Instruction → Would you give again, exactly as written, the lines from the opening of the records to the line with "4| image:: resources/menucierre1.png", that line included and pictures excluded?

Dataset entries →
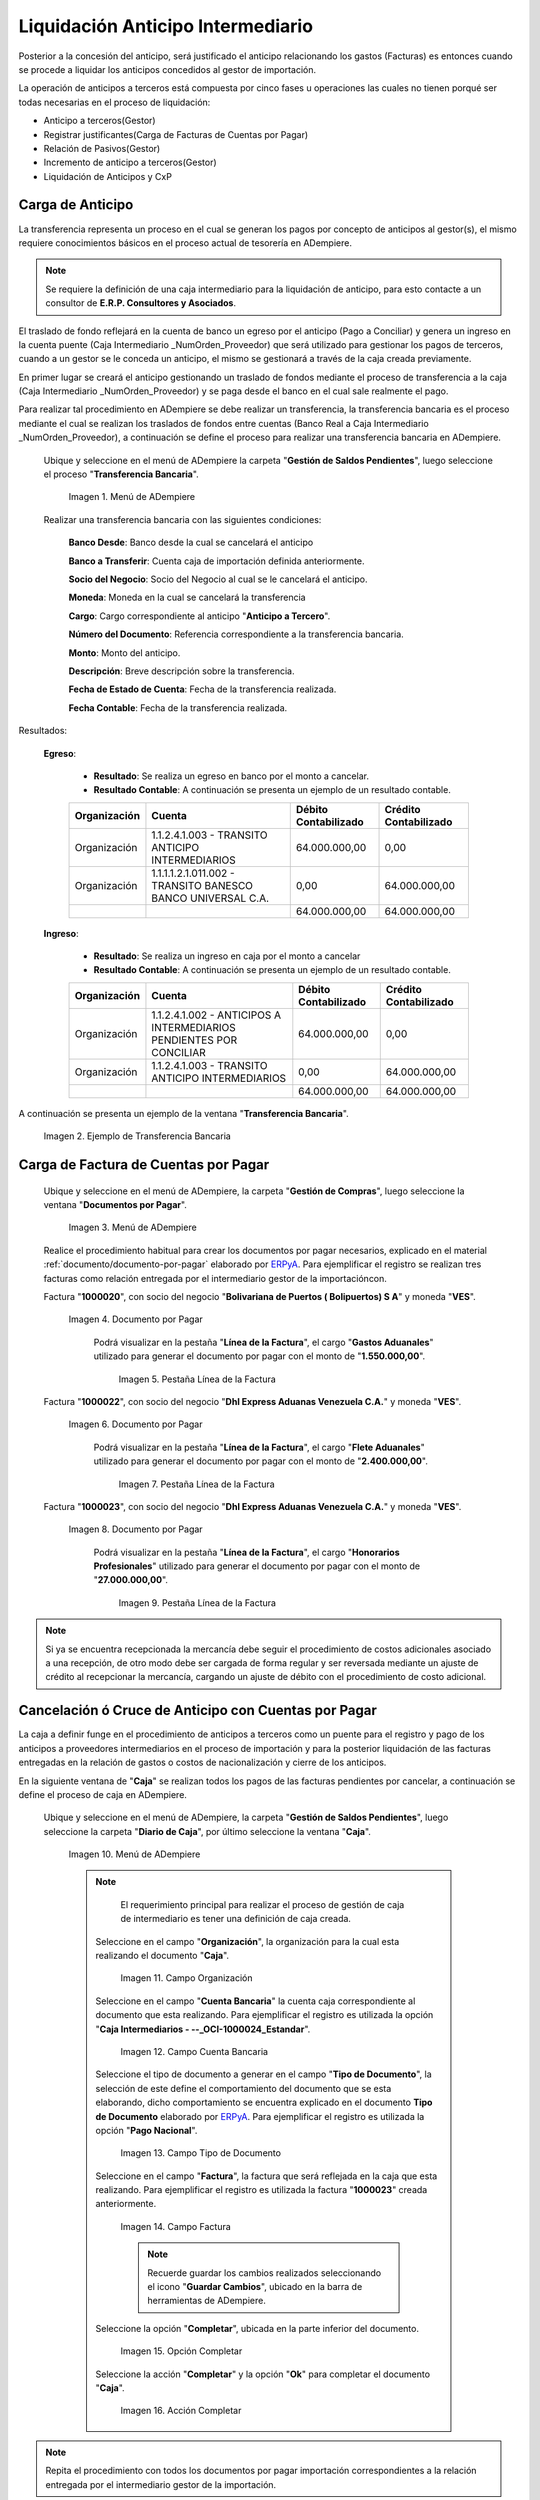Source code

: .. _ERPyA: http://erpya.com
.. |Menú de ADempiere 1| image:: resources/menutransf.png
.. |Ejemplo de Transferencia Bancaria| image:: resources/transferencia.png
.. |Menú de ADempiere 2| image:: resources/menufactura.png
.. |Documento por Pagar 1| image:: resources/doc1.png
.. |Pestaña Línea de la Factura 1| image:: resources/linea1.png
.. |Documento por Pagar 2| image:: resources/doc2.png
.. |Pestaña Línea de la Factura 2| image:: resources/linea2.png
.. |Documento por Pagar 3| image:: resources/doc3.png
.. |Pestaña Línea de la Factura 3| image:: resources/linea3.png
.. |Menú de ADempiere 3| image:: resources/menucaja.png
.. |Campo Organización 1| image:: resources/org3.png
.. |Campo Cuenta Bancaria 1| image:: resources/cuenta3.png
.. |Campo Tipo de Documento 1| image:: resources/tipodoc3.png
.. |Campo Factura 1| image:: resources/factura2.png
.. |Opción Completar 2| image:: resources/completar4.png
.. |Acción Completar| image:: resources/accion1.png
.. |Menú de ADempiere 4| image:: resources/menucierre1.png
.. |Cierre de Caja| image:: resources/cierrecaja.png
.. |Pestaña Línea de Cierre de Caja| image:: resources/linea4.png
.. |Icono Informe| image:: resources/cierrecaja2.png
.. |Reporte de Balance| image:: resources/reporte.png

.. _documento/liquidación-anticipo-intermeiario:

**Liquidación Anticipo Intermediario**
======================================

Posterior a la concesión del anticipo, será justificado el anticipo relacionando los gastos (Facturas) es entonces cuando se procede a liquidar los anticipos concedidos al gestor de importación.

La operación de anticipos a terceros está compuesta por cinco fases u operaciones las cuales no tienen porqué ser todas necesarias en el proceso de liquidación:

- Anticipo a terceros(Gestor)
- Registrar justificantes(Carga de Facturas de Cuentas por Pagar) 
- Relación de Pasivos(Gestor)
- Incremento de anticipo a terceros(Gestor)
- Liquidación de Anticipos y CxP

.. _paso/carga-anticipo:

**Carga de Anticipo**
*********************

La transferencia representa un proceso en el cual se generan los pagos por concepto de anticipos al gestor(s), el mismo requiere conocimientos básicos en el proceso actual de tesorería en ADempiere. 

.. note::

    Se requiere la definición de una caja intermediario para la liquidación de anticipo, para esto contacte a un consultor de **E.R.P. Consultores y Asociados**.

El traslado de fondo reflejará en la cuenta de banco un egreso por el anticipo (Pago a Conciliar) y genera un ingreso en la cuenta puente (Caja Intermediario _NumOrden_Proveedor) que será utilizado para gestionar los pagos de terceros, cuando a un gestor se le conceda un anticipo, el mismo se gestionará a través de la caja creada previamente.

En primer lugar se creará el anticipo gestionando un traslado de fondos mediante el proceso de transferencia  a la caja (Caja Intermediario _NumOrden_Proveedor)  y se paga desde el banco en el cual sale realmente el pago. 

Para realizar tal procedimiento en ADempiere se debe realizar un transferencia, la transferencia bancaria es el proceso mediante el cual se realizan los traslados de fondos entre cuentas (Banco Real a Caja Intermediario _NumOrden_Proveedor), a continuación se define el proceso para realizar una transferencia bancaria en ADempiere. 

 Ubique y seleccione en el menú de ADempiere la carpeta "**Gestión de Saldos Pendientes**", luego seleccione el proceso "**Transferencia Bancaria**".

    |Menú de ADempiere 1|

    Imagen 1. Menú de ADempiere

 Realizar una transferencia bancaria con las siguientes condiciones:

    **Banco Desde**: Banco desde la cual se cancelará el anticipo

    **Banco a Transferir**: Cuenta caja de importación definida anteriormente.

    **Socio del Negocio**: Socio del Negocio al cual se le cancelará el anticipo.

    **Moneda**: Moneda en la cual se cancelará la transferencia

    **Cargo**: Cargo correspondiente al anticipo "**Anticipo a Tercero**".
        
    **Número del Documento**: Referencia correspondiente a la transferencia bancaria.

    **Monto**: Monto del anticipo.

    **Descripción**: Breve descripción sobre la transferencia.

    **Fecha de Estado de Cuenta**: Fecha de la transferencia realizada.

    **Fecha Contable**: Fecha de la transferencia realizada.

Resultados:

    **Egreso**:

        - **Resultado**: Se realiza un egreso en banco por el monto a cancelar.

        - **Resultado Contable**: A continuación se presenta un ejemplo de un resultado contable.

        +--------------+------------------------------------------------------------+----------------------+-----------------------+
        | Organización |                         Cuenta                             | Débito Contabilizado | Crédito Contabilizado |
        +==============+============================================================+======================+=======================+
        | Organización |1.1.2.4.1.003 - TRANSITO ANTICIPO INTERMEDIARIOS            |         64.000.000,00|                   0,00|
        +--------------+------------------------------------------------------------+----------------------+-----------------------+
        | Organización | 1.1.1.1.2.1.011.002 - TRANSITO BANESCO BANCO UNIVERSAL C.A.|                  0,00|          64.000.000,00|
        +--------------+------------------------------------------------------------+----------------------+-----------------------+
        |              |                                                            |         64.000.000,00|          64.000.000,00|
        +--------------+------------------------------------------------------------+----------------------+-----------------------+

    **Ingreso**:

        - **Resultado**: Se realiza un ingreso en caja por el monto a cancelar

        - **Resultado Contable**: A continuación se presenta un ejemplo de un resultado contable.

        +--------------+-------------------------------------------------------------------+----------------------+-----------------------+
        | Organización |                             Cuenta                                | Débito Contabilizado | Crédito Contabilizado |
        +==============+===================================================================+======================+=======================+
        | Organización |1.1.2.4.1.002 - ANTICIPOS A INTERMEDIARIOS PENDIENTES POR CONCILIAR|         64.000.000,00|                   0,00|
        +--------------+-------------------------------------------------------------------+----------------------+-----------------------+
        | Organización |1.1.2.4.1.003 - TRANSITO ANTICIPO INTERMEDIARIOS                   |                  0,00|          64.000.000,00|
        +--------------+-------------------------------------------------------------------+----------------------+-----------------------+
        |              |                                                                   |         64.000.000,00|          64.000.000,00|
        +--------------+-------------------------------------------------------------------+----------------------+-----------------------+

A continuación se presenta un ejemplo de la ventana "**Transferencia Bancaria**".

    |Ejemplo de Transferencia Bancaria|

    Imagen 2. Ejemplo de Transferencia Bancaria

.. _paso/carga-factura-cxp:

**Carga de Factura de Cuentas por Pagar**
*****************************************

 Ubique y seleccione en el menú de ADempiere, la carpeta "**Gestión de Compras**", luego seleccione la ventana "**Documentos por Pagar**".

    |Menú de ADempiere 2|

    Imagen 3. Menú de ADempiere

 Realice el procedimiento habitual para crear los documentos por pagar necesarios, explicado en el material :ref:`documento/documento-por-pagar` elaborado por `ERPyA`_. Para ejemplificar el registro se realizan tres facturas como relación entregada por el intermediario gestor de la importacióncon.

 Factura "**1000020**", con socio del negocio "**Bolivariana de Puertos  ( Bolipuertos)  S A**" y moneda "**VES**".

    |Documento por Pagar 1|

    Imagen 4. Documento por Pagar

     Podrá visualizar en la pestaña "**Línea de la Factura**", el cargo "**Gastos Aduanales**" utilizado para generar el documento por pagar con el monto de "**1.550.000,00**".

        |Pestaña Línea de la Factura 1|

        Imagen 5. Pestaña Línea de la Factura

 Factura "**1000022**", con socio del negocio "**Dhl Express Aduanas Venezuela C.A.**" y moneda "**VES**".

    |Documento por Pagar 2|

    Imagen 6. Documento por Pagar

     Podrá visualizar en la pestaña "**Línea de la Factura**", el cargo "**Flete Aduanales**" utilizado para generar el documento por pagar con el monto de "**2.400.000,00**".

        |Pestaña Línea de la Factura 2|

        Imagen 7. Pestaña Línea de la Factura

 Factura "**1000023**", con socio del negocio "**Dhl Express Aduanas Venezuela C.A.**" y moneda "**VES**".

    |Documento por Pagar 3|

    Imagen 8. Documento por Pagar

     Podrá visualizar en la pestaña "**Línea de la Factura**", el cargo "**Honorarios Profesionales**" utilizado para generar el documento por pagar con el monto de "**27.000.000,00**".

        |Pestaña Línea de la Factura 3|

        Imagen 9. Pestaña Línea de la Factura

.. note::

    Si ya se encuentra recepcionada la mercancía debe seguir el procedimiento de costos adicionales asociado a una recepción, de otro modo debe ser cargada de forma regular y ser reversada mediante un ajuste de crédito al recepcionar la mercancía, cargando un ajuste de débito con el procedimiento de costo adicional.

.. _paso/cancelación-cruce-anticipo-cuentas:

**Cancelación ó Cruce de Anticipo con Cuentas por Pagar**
*********************************************************

La caja a definir funge en el procedimiento de anticipos a terceros como un puente para el registro y pago de los anticipos a proveedores intermediarios en el proceso de importación y para la posterior liquidación de las facturas entregadas en la relación de gastos o costos de nacionalización y cierre de los anticipos.

En la siguiente ventana de "**Caja**" se realizan todos los pagos de las facturas pendientes por cancelar, a continuación se define el proceso de caja en ADempiere.

 Ubique y seleccione en el menú de ADempiere, la carpeta "**Gestión de Saldos Pendientes**", luego seleccione la carpeta "**Diario de Caja**", por último seleccione la ventana "**Caja**".

    |Menú de ADempiere 3|

    Imagen 10. Menú de ADempiere

    .. note::

        El requerimiento principal para realizar el proceso de gestión de caja de intermediario es tener una definición de caja creada.

     Seleccione en el campo "**Organización**", la organización para la cual esta realizando el documento "**Caja**".

        |Campo Organización 1|

        Imagen 11. Campo Organización

     Seleccione en el campo "**Cuenta Bancaria**" la cuenta caja correspondiente al documento que esta realizando. Para ejemplificar el registro es utilizada la opción "**Caja Intermediarios - --_OCI-1000024_Estandar**".

        |Campo Cuenta Bancaria 1|

        Imagen 12. Campo Cuenta Bancaria
        
     Seleccione el tipo de documento a generar en el campo "**Tipo de Documento**", la selección de este define el comportamiento del documento que se esta elaborando, dicho comportamiento se encuentra explicado en el documento **Tipo de Documento** elaborado por `ERPyA`_. Para ejemplificar el registro es utilizada la opción "**Pago Nacional**".

        |Campo Tipo de Documento 1|

        Imagen 13. Campo Tipo de Documento

     Seleccione en el campo "**Factura**", la factura que será reflejada en la caja que esta realizando. Para ejemplificar el registro es utilizada la factura "**1000023**" creada anteriormente.

        |Campo Factura 1|

        Imagen 14. Campo Factura

        .. note:: 

            Recuerde guardar los cambios realizados seleccionando el icono "**Guardar Cambios**", ubicado en la barra de herramientas de ADempiere.

     Seleccione la opción "**Completar**", ubicada en la parte inferior del documento.

        |Opción Completar 2|

        Imagen 15. Opción Completar

     Seleccione la acción "**Completar**" y la opción "**Ok**" para completar el documento "**Caja**".

        |Acción Completar|

        Imagen 16. Acción Completar

.. note::

    Repita el procedimiento con todos los documentos por pagar importación correspondientes a la relación entregada por el intermediario gestor de la importación.

Cuentas por pagar emite una "**Solicitud de Pago**" seleccionando la caja creada previamente y asociando todas las facturas de la relación entregada por el intermediario gestor de la importación.

Tesorería ejecuta el proceso de "**Imprimir/Exportar**" llamando la solicitud de pago creada previamente.

Resultados:

    **Egreso**:

        - **Resultado**: Se genera un egreso en caja por el monto a cancelar.

        - **Resultado Contable en Caja**:


            +--------------+-------------------------------------------------------------------+----------------------+-----------------------+
            | Organización |                              Cuenta                               | Débito Contabilizado | Crédito Contabilizado |
            +==============+===================================================================+======================+=======================+
            | Organización |2.1.4.1.3.002 - SELECCIÓN DE PAGOS                                 |         27.000.000,00|                   0,00|
            +--------------+-------------------------------------------------------------------+----------------------+-----------------------+
            | Organización |1.1.2.4.1.002 - ANTICIPOS A INTERMEDIARIOS PENDIENTES POR CONCILIAR|                  0,00|          27.000.000,00|
            +--------------+-------------------------------------------------------------------+----------------------+-----------------------+
            |              |                                                                   |         27.000.000,00|          27.000.000,00|
            +--------------+-------------------------------------------------------------------+----------------------+-----------------------+

        - **Resultado Contable en Asignación entre Factura y Pago**:

            +--------------+-------------------------------------------------------------------+----------------------+-----------------------+
            | Organización |                              Cuenta                               | Débito Contabilizado | Crédito Contabilizado |
            +==============+===================================================================+======================+=======================+
            | Organización |2.1.1.1.1.001 - CUENTAS POR PAGAR PROVEEDORES NACIONALES           |         27.000.000,00|                   0,00|
            +--------------+-------------------------------------------------------------------+----------------------+-----------------------+
            | Organización |2.1.4.1.3.002 - SELECCIÓN DE PAGOS                                 |                  0,00|          27.000.000,00|
            +--------------+-------------------------------------------------------------------+----------------------+-----------------------+
            |              |                                                                   |         27.000.000,00|          27.000.000,00|
            +--------------+-------------------------------------------------------------------+----------------------+-----------------------+

.. _paso/conciliación-liquidación:

**Conciliación de Liquidación**
*******************************

 Ubique y seleccione en el menú de ADempiere, la carpeta "**Gestión de Saldos Pendientes**", luego seleccione la carpeta "**Diario de Caja**", por último seleccione la ventana "**Cierre de Caja**".

    |Menú de ADempiere 4|

    Imagen 17. Menú de ADempiere

 Realice el procedimiento regular para generar el cierre de caja, explicado en la :ref:`paso/cierre-caja-importación` del documento "**Importación**", seleccionando la caja intermediario creada. Luego de completar el procedimiento podrá apreciar en el campo "**Saldo Final**", el saldo abierto que posee el gestor intermediario.

    |Cierre de Caja|

    Imagen 18. Cierre de Caja

     Podrá apreciar en la pestaña "**Línea de Cierre de Caja**", los diferentes registros creados desde el proceso "**Crear a Partir de Pagos**".

        |Pestaña Línea de Cierre de Caja|

        Imagen 19. Pestaña Línea de Cierre de Caja

     Para generar el reporte del balance de caja y visualizar los saldos abiertos que posee el gestor intermediario, seleccione en la ventana "**Cierre de Caja**" el icono "**Informe**", que se encuentra ubicado en la barra de herramientas de ADempiere.

        |Icono Informe|

        Imagen 20. Icono Informe

     Podrá visualizar el balance de caja de la siguiente manera.

        |Reporte de Balance|

        Imagen 21. Reporte de Balance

Solution →
Source code

: .. _ERPyA: http://erpya.com
.. |Menú de ADempiere 1| image:: resources/menutransf.png
.. |Ejemplo de Transferencia Bancaria| image:: resources/transferencia.png
.. |Menú de ADempiere 2| image:: resources/menufactura.png
.. |Documento por Pagar 1| image:: resources/doc1.png
.. |Pestaña Línea de la Factura 1| image:: resources/linea1.png
.. |Documento por Pagar 2| image:: resources/doc2.png
.. |Pestaña Línea de la Factura 2| image:: resources/linea2.png
.. |Documento por Pagar 3| image:: resources/doc3.png
.. |Pestaña Línea de la Factura 3| image:: resources/linea3.png
.. |Menú de ADempiere 3| image:: resources/menucaja.png
.. |Campo Organización 1| image:: resources/org3.png
.. |Campo Cuenta Bancaria 1| image:: resources/cuenta3.png
.. |Campo Tipo de Documento 1| image:: resources/tipodoc3.png
.. |Campo Factura 1| image:: resources/factura2.png
.. |Opción Completar 2| image:: resources/completar4.png
.. |Acción Completar| image:: resources/accion1.png
.. |Menú de ADempiere 4| image:: resources/menucierre1.png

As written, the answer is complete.